Nabi Shallallahu ‘alaihi wa sallam bersabda:
لَيْسَ الْوَاصِلُ بِالْمُكَافِئِ وَلَكِنْ
الْوَاصِلُ الَّذِي إِذَا قُطِعَتْ رَحِمُهُ وَصَلَهَا
“Orang yang menyambung silaturahmi itu, bukanlah yang
menyambung hubungan yang sudah terjalin, akan tetapi orang yang menyambung
silaturahmi ialah orang yang menjalin kembali hubungan kekerabatan yang sudah
terputus”. [Muttafaqun ‘alaihi].
Oleh karena itu, sambunglah hubungan silaturahmi
dengan kerabat-kerabat kita, meskipun mereka memutuskannya. Sungguh kita akan
mendapatkan balasan yang baik atas mereka.

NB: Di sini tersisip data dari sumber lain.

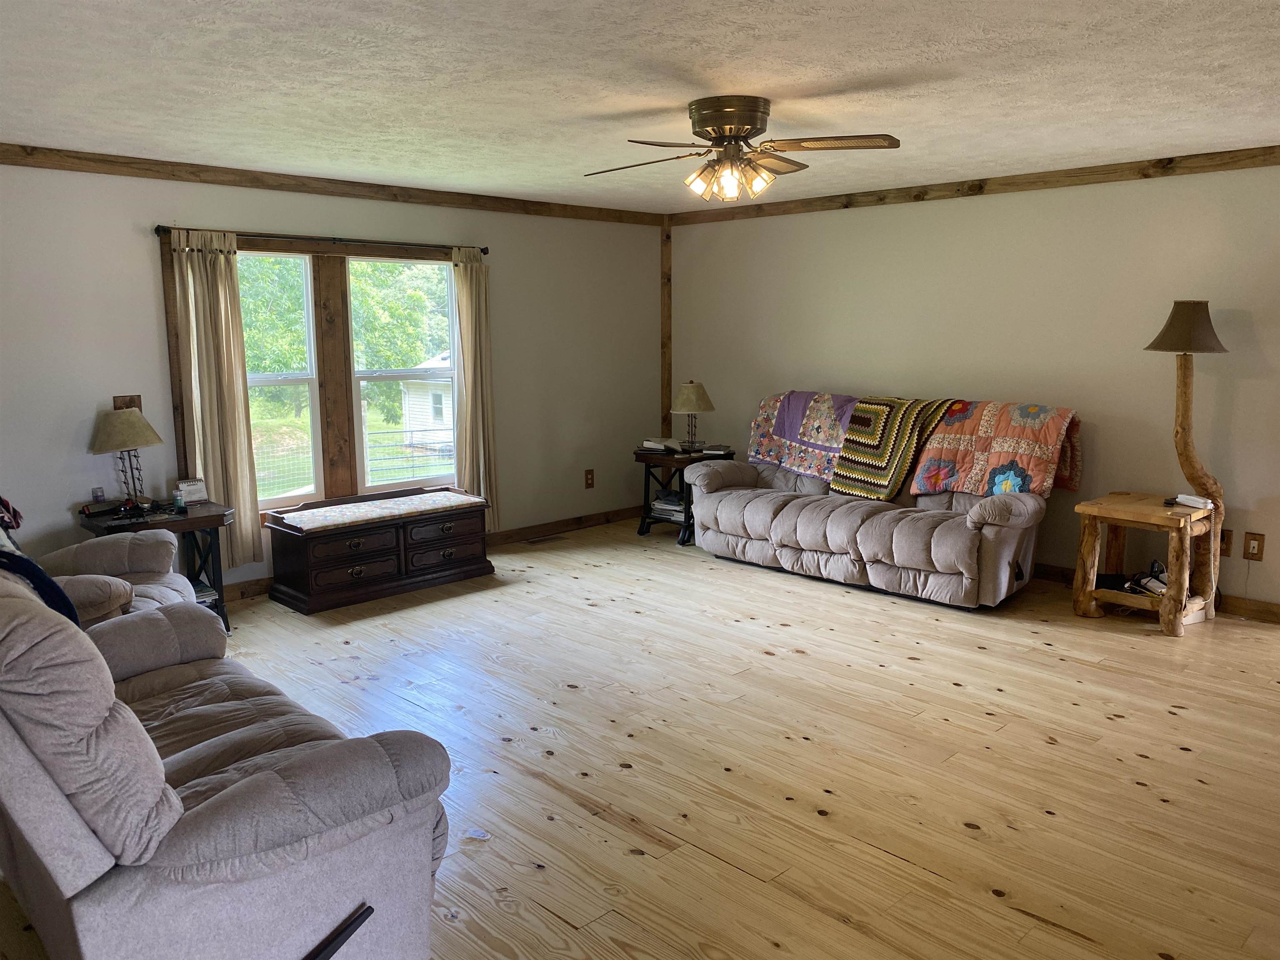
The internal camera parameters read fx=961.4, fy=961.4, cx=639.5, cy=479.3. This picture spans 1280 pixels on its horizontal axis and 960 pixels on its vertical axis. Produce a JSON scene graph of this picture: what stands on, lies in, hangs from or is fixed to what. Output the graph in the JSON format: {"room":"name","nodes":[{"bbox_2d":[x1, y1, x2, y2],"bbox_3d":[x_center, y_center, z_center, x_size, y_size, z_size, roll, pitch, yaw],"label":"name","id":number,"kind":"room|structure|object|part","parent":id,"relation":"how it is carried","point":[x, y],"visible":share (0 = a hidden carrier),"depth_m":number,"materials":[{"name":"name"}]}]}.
{"room":"living room","nodes":[
{"label":"living room","id":0,"kind":"room"},
{"bbox_2d":[0,161,664,598],"bbox_3d":[-2.126,-0.550,5.709,6.614,2.442,0.155,-9,12,-44],"label":"left wall","id":1,"kind":"structure","parent":0,"point":[141,248],"depth_m":5.42,"materials":[{"name":"paint"}]},
{"bbox_2d":[112,394,142,411],"bbox_3d":[-2.725,-0.378,5.132,0.126,0.139,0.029,-9,12,-44],"label":"light switch","id":2,"kind":"object","parent":1,"relation":"attached to","point":[115,407],"visible":0.39,"depth_m":5.13,"materials":[{"name":"brown wood"}]},
{"bbox_2d":[162,222,473,519],"bbox_3d":[-1.826,-0.634,6.012,1.998,1.689,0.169,-9,12,-44],"label":"window","id":3,"kind":"structure","parent":1,"relation":"in","point":[377,251],"depth_m":5.88,"materials":[{"name":"brown wood"}]},
{"bbox_2d":[152,223,490,255],"bbox_3d":[-1.808,-1.429,5.728,2.064,0.056,0.120,-9,12,-44],"label":"curtain rod","id":4,"kind":"object","parent":1,"relation":"attached to","point":[157,232],"visible":0.79,"depth_m":5.60,"materials":[{"name":"black metal"}]},
{"bbox_2d":[167,229,263,570],"bbox_3d":[-2.326,-0.422,5.302,0.403,1.879,0.110,-9,12,-44],"label":"curtain","id":5,"kind":"object","parent":4,"relation":"hanging from","point":[247,517],"visible":0.92,"depth_m":5.29,"materials":[{"name":"beige fabric"}]},
{"bbox_2d":[450,245,499,527],"bbox_3d":[-1.087,-0.569,6.430,0.359,1.962,0.125,-9,12,-44],"label":"curtain","id":6,"kind":"object","parent":4,"relation":"hanging from","point":[467,286],"visible":0.86,"depth_m":6.41,"materials":[{"name":"beige fabric"}]},
{"bbox_2d":[0,143,664,225],"bbox_3d":[-2.042,-1.715,5.519,5.885,0.090,0.060,-9,12,-44],"label":"crown molding","id":7,"kind":"structure","parent":1,"relation":"attached to","point":[221,181],"depth_m":5.51,"materials":[{"name":"brown wood"}]},
{"bbox_2d":[227,506,638,601],"bbox_3d":[-2.017,0.578,5.953,5.993,0.104,0.017,-9,12,-44],"label":"baseboard","id":8,"kind":"structure","parent":1,"relation":"attached to","point":[557,528],"depth_m":7.13,"materials":[{"name":"brown wood"}]},
{"bbox_2d":[584,469,594,487],"bbox_3d":[-0.386,-0.006,7.398,0.086,0.141,0.011,-9,12,-44],"label":"wall socket","id":9,"kind":"object","parent":1,"relation":"attached to","point":[586,480],"visible":0.98,"depth_m":7.39,"materials":[{"name":"brown wood"}]},
{"bbox_2d":[0,517,1279,959],"bbox_3d":[0.423,1.070,3.498,6.977,0.100,7.119,-9,12,-44],"label":"floor","id":10,"kind":"structure","parent":0,"point":[876,861],"depth_m":3.52,"materials":[{"name":"brown wood"}]},
{"bbox_2d":[35,530,200,627],"bbox_3d":[-2.443,0.444,4.041,0.972,1.040,0.967,-2,9,-9],"label":"recliner","id":11,"kind":"object","parent":10,"relation":"on","point":[101,549],"visible":0.32,"depth_m":4.17,"materials":[{"name":"fabric"}]},
{"bbox_2d":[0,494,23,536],"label":"blanket","id":12,"kind":"object","parent":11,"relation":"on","point":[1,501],"visible":0.9,"depth_m":3.85,"materials":[{"name":"fabric"}]},
{"bbox_2d":[77,497,234,632],"bbox_3d":[-2.474,0.481,4.945,0.640,0.643,0.540,-9,12,-44],"label":"end table","id":13,"kind":"object","parent":10,"relation":"on","point":[200,517],"visible":0.42,"depth_m":4.91,"materials":[{"name":"black wood"}]},
{"bbox_2d":[92,486,105,502],"bbox_3d":[-2.799,0.085,4.975,0.053,0.082,0.053,-9,12,-44],"label":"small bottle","id":14,"kind":"object","parent":13,"relation":"on","point":[96,496],"visible":0.98,"depth_m":4.96,"materials":[{"name":"clear"}]},
{"bbox_2d":[88,405,164,510],"bbox_3d":[-2.612,-0.108,4.893,0.345,0.523,0.346,-9,12,-44],"label":"table lamp","id":15,"kind":"object","parent":13,"relation":"on","point":[136,418],"visible":1,"depth_m":4.80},
{"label":"lamp shade","id":16,"kind":"part","parent":15,"relation":"part of","materials":[{"name":"beige fabric"}]},
{"bbox_2d":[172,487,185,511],"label":"small bottle","id":17,"kind":"object","parent":13,"relation":"on","point":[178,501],"visible":0.99,"depth_m":4.94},
{"bbox_2d":[175,477,208,504],"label":"desk calendar","id":18,"kind":"object","parent":13,"relation":"on","point":[192,488],"visible":0.99,"depth_m":5.11,"materials":[{"name":"white paper"}]},
{"bbox_2d":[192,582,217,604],"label":"magazine stack","id":19,"kind":"object","parent":13,"relation":"in","point":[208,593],"visible":0.2,"depth_m":5.03,"materials":[{"name":"paper"}]},
{"bbox_2d":[0,558,452,959],"bbox_3d":[-1.401,0.658,2.595,1.001,1.044,1.866,-9,12,-44],"label":"loveseat","id":20,"kind":"object","parent":10,"relation":"on","point":[255,786],"visible":1,"depth_m":2.04,"materials":[{"name":"grey fabric"}]},
{"bbox_2d":[0,546,80,627],"bbox_3d":[-1.981,0.377,2.932,0.452,0.390,0.431,-3,9,-15],"label":"blue blanket","id":21,"kind":"object","parent":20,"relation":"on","point":[56,590],"visible":0.53,"depth_m":2.95,"materials":[{"name":"blue fabric"}]},
{"bbox_2d":[263,487,492,615],"bbox_3d":[-1.562,0.396,5.828,1.270,0.518,0.558,-9,12,-44],"label":"wooden chest","id":22,"kind":"object","parent":10,"relation":"on","point":[348,560],"visible":0.93,"depth_m":5.57,"materials":[{"name":"brown wood"}]},
{"bbox_2d":[266,489,487,530],"bbox_3d":[-1.554,0.172,5.756,1.217,0.041,0.508,-9,12,-44],"label":"bench cushion","id":23,"kind":"object","parent":22,"relation":"on","point":[383,504],"visible":0.98,"depth_m":5.66,"materials":[{"name":"fabric"}]},
{"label":"drawer","id":24,"kind":"part","parent":22,"relation":"part of","materials":[{"name":"brown wood"}]},
{"bbox_2d":[525,533,563,544],"bbox_3d":[-0.704,0.443,7.047,0.317,0.008,0.118,-9,12,-44],"label":"floor vent","id":25,"kind":"object","parent":10,"relation":"in","point":[547,538],"visible":0.97,"depth_m":7.03,"materials":[{"name":"brown metal"}]},
{"bbox_2d":[632,444,734,545],"bbox_3d":[0.313,0.110,7.175,0.612,0.626,0.625,-9,12,-44],"label":"end table","id":26,"kind":"object","parent":10,"relation":"on","point":[668,461],"visible":0.55,"depth_m":7.04,"materials":[{"name":"wood"}]},
{"bbox_2d":[641,437,683,452],"bbox_3d":[0.180,-0.261,7.145,0.257,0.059,0.257,-9,12,-44],"label":"book","id":27,"kind":"object","parent":26,"relation":"on","point":[648,445],"visible":0.98,"depth_m":7.08,"materials":[{"name":"white paper"}]},
{"bbox_2d":[650,490,687,522],"bbox_3d":[0.288,0.190,7.217,0.282,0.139,0.348,-9,12,-44],"label":"book stack","id":28,"kind":"object","parent":26,"relation":"in","point":[671,506],"visible":0.64,"depth_m":7.15,"materials":[{"name":"white paper"}]},
{"bbox_2d":[669,380,714,451],"bbox_3d":[0.383,-0.476,7.108,0.324,0.515,0.325,-9,12,-44],"label":"table lamp","id":29,"kind":"object","parent":26,"relation":"on","point":[693,407],"visible":1,"depth_m":7.00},
{"bbox_2d":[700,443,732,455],"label":"book","id":30,"kind":"object","parent":26,"relation":"on","point":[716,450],"visible":0.99,"depth_m":6.93,"materials":[{"name":"paper"}]},
{"bbox_2d":[684,392,1071,609],"bbox_3d":[1.410,0.063,5.986,0.939,1.071,2.345,-9,12,-44],"label":"sofa","id":31,"kind":"object","parent":10,"relation":"on","point":[727,504],"visible":0.95,"depth_m":5.61,"materials":[{"name":"fabric"}]},
{"bbox_2d":[748,390,859,480],"bbox_3d":[1.148,-0.294,6.417,0.465,0.549,0.851,-9,12,-44],"label":"quilt","id":32,"kind":"object","parent":31,"relation":"on","point":[838,436],"visible":0.7,"depth_m":6.32,"materials":[{"name":"fabric"}]},
{"bbox_2d":[825,395,959,497],"bbox_3d":[1.565,-0.219,5.935,0.597,0.553,0.587,-9,12,-44],"label":"crochet blanket","id":33,"kind":"object","parent":31,"relation":"on","point":[886,455],"visible":0.94,"depth_m":5.85,"materials":[{"name":"fabric"}]},
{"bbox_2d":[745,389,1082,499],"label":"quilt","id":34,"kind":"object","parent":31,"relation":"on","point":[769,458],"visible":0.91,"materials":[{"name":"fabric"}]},
{"bbox_2d":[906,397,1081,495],"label":"quilt","id":35,"kind":"object","parent":31,"relation":"on","point":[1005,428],"visible":0.83,"depth_m":5.46,"materials":[{"name":"fabric"}]},
{"bbox_2d":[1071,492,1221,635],"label":"end table","id":36,"kind":"object","parent":10,"relation":"on","point":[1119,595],"visible":0.91,"depth_m":4.98,"materials":[{"name":"brown wood"}]},
{"bbox_2d":[1124,559,1168,596],"bbox_3d":[2.722,0.514,5.085,0.274,0.128,0.286,-2,9,-12],"label":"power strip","id":37,"kind":"object","parent":36,"relation":"in","point":[1159,587],"visible":0.64,"depth_m":5.07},
{"bbox_2d":[1171,493,1214,510],"bbox_3d":[2.814,0.107,4.887,0.076,0.051,0.169,-4,10,-21],"label":"device","id":38,"kind":"object","parent":36,"relation":"on","point":[1201,504],"visible":0.98,"depth_m":4.86,"materials":[{"name":"white plastic"}]},
{"bbox_2d":[1140,301,1229,623],"bbox_3d":[2.853,-0.089,5.024,0.442,1.672,0.422,-9,12,-44],"label":"floor lamp","id":39,"kind":"object","parent":10,"relation":"on","point":[1180,318],"visible":0.92,"depth_m":4.94,"materials":[{"name":"brown wood"}]},
{"bbox_2d":[0,0,1279,210],"bbox_3d":[0.332,-1.442,3.143,6.680,0.111,7.040,-9,12,-44],"label":"ceiling","id":40,"kind":"structure","parent":0,"point":[767,81],"depth_m":3.48,"materials":[{"name":"white paint"}]},
{"bbox_2d":[581,95,903,204],"bbox_3d":[0.382,-1.306,3.841,1.242,0.383,1.209,-1,9,-6],"label":"ceiling fan","id":41,"kind":"object","parent":40,"relation":"attached to","point":[719,133],"visible":0.98,"depth_m":3.75,"materials":[{"name":"metal"}]},
{"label":"shades","id":42,"kind":"part","parent":41,"relation":"part of","materials":[{"name":"glass"}]},
{"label":"motor housing","id":43,"kind":"part","parent":41,"relation":"part of","materials":[{"name":"metal"}]},
{"bbox_2d":[667,163,1279,611],"bbox_3d":[2.625,-0.561,5.575,0.157,2.436,6.832,-9,12,-44],"label":"right wall","id":44,"kind":"structure","parent":0,"point":[1119,186],"depth_m":5.69,"materials":[{"name":"beige paint"}]},
{"bbox_2d":[659,222,672,439],"bbox_3d":[0.216,-0.956,7.808,0.079,2.205,0.069,-9,12,-44],"label":"corner trim","id":45,"kind":"object","parent":44,"relation":"attached to","point":[666,299],"visible":0.69,"depth_m":7.74,"materials":[{"name":"brown wood"}]},
{"bbox_2d":[666,144,1279,225],"bbox_3d":[2.383,-1.749,5.549,0.065,0.089,5.785,-9,12,-44],"label":"crown molding","id":46,"kind":"structure","parent":44,"relation":"attached to","point":[1265,160],"depth_m":5.72,"materials":[{"name":"brown wood"}]},
{"bbox_2d":[1031,563,1279,624],"bbox_3d":[2.622,0.587,5.799,0.017,0.104,6.228,-9,12,-44],"label":"baseboard","id":47,"kind":"structure","parent":44,"relation":"attached to","point":[1278,619],"depth_m":5.21,"materials":[{"name":"brown wood"}]},
{"bbox_2d":[1218,529,1232,556],"bbox_3d":[3.093,0.338,5.134,0.015,0.141,0.098,-9,12,-44],"label":"wall socket","id":48,"kind":"object","parent":44,"relation":"attached to","point":[1225,544],"visible":0.5,"depth_m":5.11,"materials":[{"name":"brown wood"}]},
{"bbox_2d":[1242,532,1264,559],"bbox_3d":[3.221,0.352,5.046,0.013,0.135,0.083,-9,12,-44],"label":"wall socket","id":49,"kind":"object","parent":44,"relation":"attached to","point":[1254,547],"visible":0.99,"depth_m":5.04,"materials":[{"name":"brown wood"}]},
{"label":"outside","id":50,"kind":"structure","parent":0,"visible":0},
{"label":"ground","id":51,"kind":"structure","parent":50,"visible":0},
{"bbox_2d":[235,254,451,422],"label":"tree","id":52,"kind":"object","parent":51,"relation":"on","point":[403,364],"visible":0.18,"materials":[{"name":"green plant"}]},
{"bbox_2d":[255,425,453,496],"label":"fence","id":53,"kind":"object","parent":51,"relation":"on","point":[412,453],"visible":0.4,"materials":[{"name":"metal"}]},
{"bbox_2d":[397,352,454,452],"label":"shed","id":54,"kind":"structure","parent":51,"relation":"on","point":[430,396],"materials":[{"name":"white"}]}
]}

Diriwayatkan, telah datang seorang lelaki kepada
Rasulullah Shallallahu ‘alaihi wa sallam dan berkata:
يَا رَسُولَ اللَّهِ إِنَّ لِي قَرَابَةً
أَصِلُهُمْ وَيَقْطَعُونِي وَأُحْسِنُ إِلَيْهِمْ وَيُسِيئُونَ إِلَيَّ وَأَحْلُمُ
عَنْهُمْ وَيَجْهَلُونَ عَلَيَّ فَقَالَ لَئِنْ كُنْتَ كَمَا قُلْتَ فَكَأَنَّمَا
تُسِفُّهُمْ الْمَلَّ وَلَا يَزَالُ مَعَكَ مِنَ اللَّهِ ظَهِيرٌ عَلَيْهِمْ مَا
دُمْتَ عَلَى ذَلِكَ
“Wahai Rasulullah, aku mempunyai kerabat. Aku
menyambung hubungan dengan mereka, akan tetapi mereka memutuskanku. Aku berbuat
baik kepada mereka, akan tetapi mereka berbuat buruk terhadapku. Aku berlemah
lembut kepada mereka, akan tetapi mereka kasar terhadapku,” maka Nabi
Shallallahu ‘alaihi wa sallam bersabda, “Apabila engkau benar demikian, maka
seakan engkau menyuapi mereka pasir panas, dan Allah akan senantiasa tetap
menjadi penolongmu selama engkau berbuat demikan.” [Muttafaq ‘alaihi].
Begitu pula firman Allah Ta’ala:
وَالَّذِينَ يَنْقُضُونَ عَهْدَ اللَّهِ
مِنْ بَعْدِ مِيثَاقِهِ وَيَقْطَعُونَ مَا أَمَرَ اللَّهُ بِهِ أَنْ يُوصَلَ
وَيُفْسِدُونَ فِي الْأَرْضِ ۙ أُولَٰئِكَ لَهُمُ اللَّعْنَةُ
وَلَهُمْ سُوءُ الدَّارِ
“Orang-orang yang merusak janji Allah setelah
diikrarkan dengan teguh dan memutuskan apa-apa yang Allah perintahkan supaya
dihubungkan dan mengadakan kerusakan di bumi, orang-orang itulah yang
memperoleh kutukan dan bagi mereka tempat kediaman yang buruk (Jahannam)”.
[ar-Ra’d/13:25].
Dari Jubair bin Mut’im bahwasanya Nabi Shallallahu
‘alaihi wa sallam telah bersabda:
لَا يَدْخُلُ الْجَنَّةَ قَاطِعٌ
“Tidaklah masuk surga orang yang suka memutus, (
memutus tali silaturahmi)”. [Mutafaqun ‘alaihi].